The village was quiet, the night shift over. The dim light in the drying yard glowed, the stacks of lumber sprawled around it like heavy animals dead on their knees. Joel glanced at the cookhouse and caught the dark of Wang Po’s room, the light in the narrow window at the foot of the wall going suddenly out. He wondered for a moment what Wang Po did when he was down there alone in his cave, if he e
ver missed his home in China. Nanjing, where the war had been.
Joel had only ever felt lonely in the village since Alice came. His sudden wanting never to be alone again was the beginning of loneliness. It was a new kind of fear. It had entered him like a cage enters an animal.
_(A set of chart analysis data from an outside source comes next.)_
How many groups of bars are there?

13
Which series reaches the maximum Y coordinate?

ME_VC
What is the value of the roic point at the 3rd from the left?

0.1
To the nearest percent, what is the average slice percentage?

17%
It seemed like the only person Wang Po ever talked to was Art and even then he never said much. When he did, Joel had trouble understanding him. Joel thought Wang Po talked the way a river talks, in swirls and eddies.
Wang Po never went into the village and never went across the tracks to the mill. Joel had seen him on his night walks down by the river where the big eddy turned and turned in its circle. The only other times Joel saw him leave the cookhouse were to take the kitchen garbage out to the oil barrel drums and that time in the spring when he’d caught the train south to Vancouver. He left in the middle of breakup during the high snows last melting, the bush roads impassable. He was gone a week.
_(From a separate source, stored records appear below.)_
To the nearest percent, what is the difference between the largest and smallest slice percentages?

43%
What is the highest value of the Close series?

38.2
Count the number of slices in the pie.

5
The creeks had overflowed their banks and the roads in the bush had become ruts of mud and gravel, some of them washed away by slides. The few trucks that tried for a load remained in the backcountry sunk to their axles in mudholes and gravel slides. Claude had shut the mill down, the workers living on what they’d saved. It could be three weeks or three months before the mill started up again, everyone said. Art told Joel breakup or no breakup, Claude would’ve shut the mill down anyway. Lumber prices were at rock bottom in the States. And in late spring when the prices rose the sawmill started up again, Claude scrambling to find a crew. When he found Jim McAllister he was happy. A good sawyer was hard to find. Camp cooks too.
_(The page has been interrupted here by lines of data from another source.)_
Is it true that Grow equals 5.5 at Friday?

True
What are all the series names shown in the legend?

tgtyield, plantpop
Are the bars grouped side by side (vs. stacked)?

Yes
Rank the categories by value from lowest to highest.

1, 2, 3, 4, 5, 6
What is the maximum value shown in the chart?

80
Wang Po had only the cot he slept on, two wooden chairs, and a table with a few books on it, the curling pages held down by what Art called his chrysanthemum stones, quartz splayed across the rock like fractured flowers. The books had soft white paper for covers with string stitching and Chinese writing down the side. The writing looked like grouse tracks in snow and Joel always wondered how anyone could make sense of them. Joel had opened a book once when Wang Po and Art were smoking and the book had the same strange writing on the pages inside. They were stick pictures, complicated drawings of things. Wang Po had tried to explain them to him and it made a kind of sense.